Gérer ses attentes pour éviter les déceptions

Gérer les attentes n’est jamais facile. Surtout les nôtres ! C’est sans parler évidemment celles des clients, des électeurs, des candidats, des membres de son équipe. On a bien beau se dire qu’il faut les réduire pour éviter les déceptions, mais la tentation est toujours là d’en faire plus, sinon d’en faire trop. De promettre à tout vent, en se disant qu’il y a toujours une manière de s’en sortir lorsqu’on fera face à l’inévitable réalité, à son incapacité justement de livrer la marchandise. Et c’est hélas par les fentes créer par les nombreuses déceptions que se glissent inévitablement le cynisme et le désengagement, en entreprise comme en politique. C’est sans parler de notre vie personnelle !

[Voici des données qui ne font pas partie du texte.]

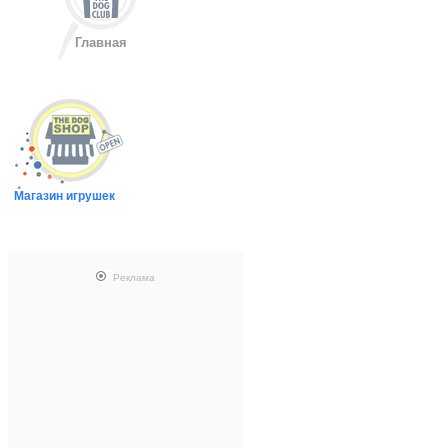
Главная
Магазин игрушек
Реклама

Les promesses n’engagent que ceux qui les écoutent

Une phrase attribuée à Henri Queuille, homme politique français sous la troisième république, est marquée du sceau d’un grand cynisme. Et pourtant, jusqu’à quel point on accepte de se faire berner lorsqu’on daigne vouloir croire à une baisse d’impôt ou à une présentation d’un fournisseur potentiel pour un produit/service censé être LA solution marketing.

Face au leurre et au mensonge, on a tous une responsabilité, celle de s’informer, de prendre des décisions en toute connaissance de cause, mais surtout d’avoir des attentes réalistes. Ça évite tellement de déceptions ! Et face aux clients, éviter de faire des promesses que vous pourriez regretter par la suite. Il en va de votre réputation, un actif tellement précieux.